# [Assignment]
What you return must be the exact lines of the material below, from the first through the one that has "Voir toutes les", with no pictures and, please, nothing else.
============================================================
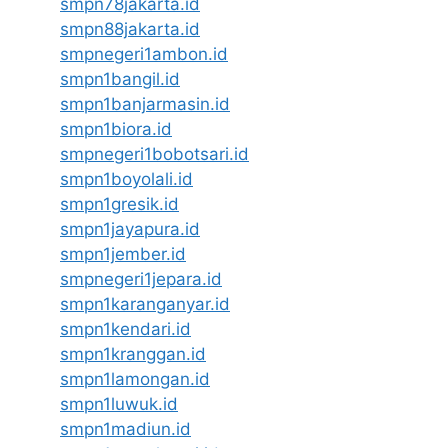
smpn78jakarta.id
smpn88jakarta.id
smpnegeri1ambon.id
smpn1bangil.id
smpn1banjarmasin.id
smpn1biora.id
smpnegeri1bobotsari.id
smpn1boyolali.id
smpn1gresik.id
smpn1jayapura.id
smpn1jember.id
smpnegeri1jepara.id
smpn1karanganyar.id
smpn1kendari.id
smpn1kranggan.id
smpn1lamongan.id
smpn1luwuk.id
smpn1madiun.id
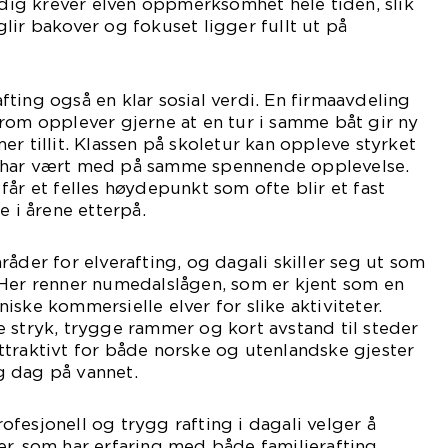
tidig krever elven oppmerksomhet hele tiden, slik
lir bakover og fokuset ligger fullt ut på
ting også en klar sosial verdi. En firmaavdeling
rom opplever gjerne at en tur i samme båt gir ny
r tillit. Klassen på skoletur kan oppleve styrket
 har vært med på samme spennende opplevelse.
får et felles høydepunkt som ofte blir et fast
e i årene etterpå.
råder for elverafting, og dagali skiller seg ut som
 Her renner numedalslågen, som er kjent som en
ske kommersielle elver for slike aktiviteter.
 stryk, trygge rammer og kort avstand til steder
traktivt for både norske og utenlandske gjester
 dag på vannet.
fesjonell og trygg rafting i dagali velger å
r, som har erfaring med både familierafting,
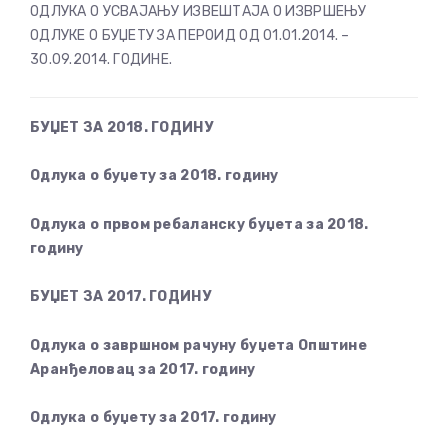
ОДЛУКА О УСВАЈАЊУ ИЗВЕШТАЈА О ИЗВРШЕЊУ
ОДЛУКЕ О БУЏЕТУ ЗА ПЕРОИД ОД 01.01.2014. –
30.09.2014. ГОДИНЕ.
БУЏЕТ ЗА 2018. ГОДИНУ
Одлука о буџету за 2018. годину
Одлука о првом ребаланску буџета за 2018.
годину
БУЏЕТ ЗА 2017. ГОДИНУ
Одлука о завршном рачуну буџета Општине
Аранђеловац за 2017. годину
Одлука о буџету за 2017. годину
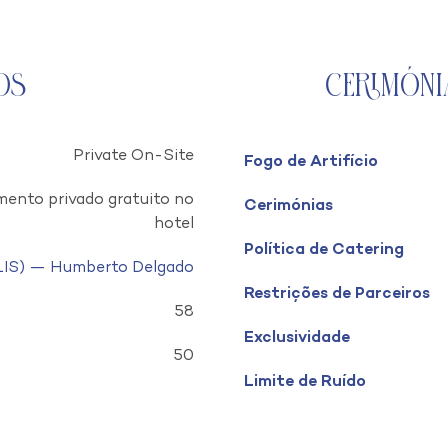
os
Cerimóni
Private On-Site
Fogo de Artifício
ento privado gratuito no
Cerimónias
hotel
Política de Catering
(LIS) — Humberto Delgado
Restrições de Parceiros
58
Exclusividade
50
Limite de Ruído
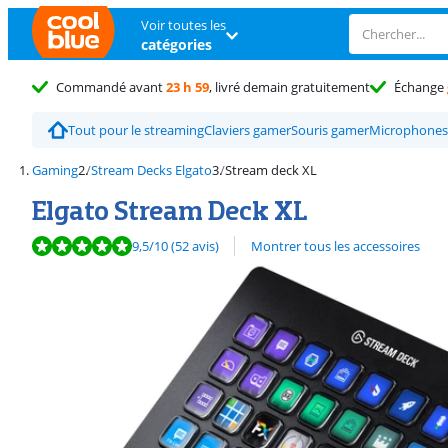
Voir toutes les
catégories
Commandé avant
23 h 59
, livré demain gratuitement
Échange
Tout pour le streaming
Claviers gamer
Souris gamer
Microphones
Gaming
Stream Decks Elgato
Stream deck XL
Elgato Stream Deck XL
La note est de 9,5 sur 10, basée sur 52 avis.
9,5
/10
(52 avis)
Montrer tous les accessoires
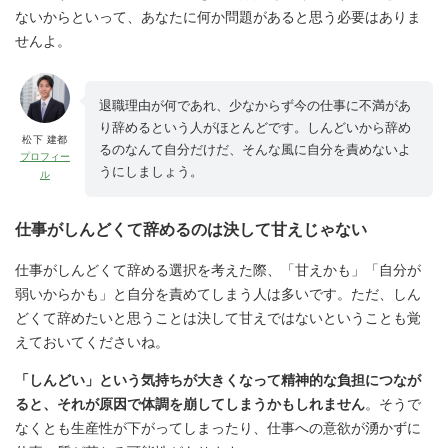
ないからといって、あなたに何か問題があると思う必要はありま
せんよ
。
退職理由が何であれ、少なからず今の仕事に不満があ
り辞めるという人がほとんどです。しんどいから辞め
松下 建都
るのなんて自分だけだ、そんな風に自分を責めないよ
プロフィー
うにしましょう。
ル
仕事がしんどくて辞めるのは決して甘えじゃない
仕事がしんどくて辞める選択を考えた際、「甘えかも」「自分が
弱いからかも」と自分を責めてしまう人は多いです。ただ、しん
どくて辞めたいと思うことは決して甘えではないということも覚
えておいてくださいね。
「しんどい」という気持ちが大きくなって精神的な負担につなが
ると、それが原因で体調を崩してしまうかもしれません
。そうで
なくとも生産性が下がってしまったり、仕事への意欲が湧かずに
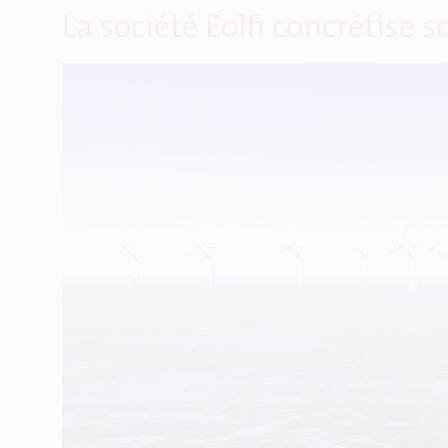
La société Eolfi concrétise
============================================================
# [Written answer]
smpn78jakarta.id
smpn88jakarta.id
smpnegeri1ambon.id
smpn1bangil.id
smpn1banjarmasin.id
smpn1biora.id
smpnegeri1bobotsari.id
smpn1boyolali.id
smpn1gresik.id
smpn1jayapura.id
smpn1jember.id
smpnegeri1jepara.id
smpn1karanganyar.id
smpn1kendari.id
smpn1kranggan.id
smpn1lamongan.id
smpn1luwuk.id
smpn1madiun.id
tidig krever elven oppmerksomhet hele tiden, slik
lir bakover og fokuset ligger fullt ut på
ting også en klar sosial verdi. En firmaavdeling
rom opplever gjerne at en tur i samme båt gir ny
r tillit. Klassen på skoletur kan oppleve styrket
 har vært med på samme spennende opplevelse.
får et felles høydepunkt som ofte blir et fast
e i årene etterpå.
råder for elverafting, og dagali skiller seg ut som
 Her renner numedalslågen, som er kjent som en
ske kommersielle elver for slike aktiviteter.
 stryk, trygge rammer og kort avstand til steder
traktivt for både norske og utenlandske gjester
 dag på vannet.
fesjonell og trygg rafting i dagali velger å
r, som har erfaring med både familierafting,
ОДЛУКА О УСВАЈАЊУ ИЗВЕШТАЈА О ИЗВРШЕЊУ
ОДЛУКЕ О БУЏЕТУ ЗА ПЕРОИД ОД 01.01.2014. –
30.09.2014. ГОДИНЕ.
БУЏЕТ ЗА 2018. ГОДИНУ
Одлука о буџету за 2018. годину
Одлука о првом ребаланску буџета за 2018.
годину
БУЏЕТ ЗА 2017. ГОДИНУ
Одлука о завршном рачуну буџета Општине
Аранђеловац за 2017. годину
Одлука о буџету за 2017. годину
os
Cerimóni
Private On-Site
Fogo de Artifício
ento privado gratuito no
Cerimónias
hotel
Política de Catering
(LIS) — Humberto Delgado
Restrições de Parceiros
58
Exclusividade
50
Limite de Ruído
Voir toutes les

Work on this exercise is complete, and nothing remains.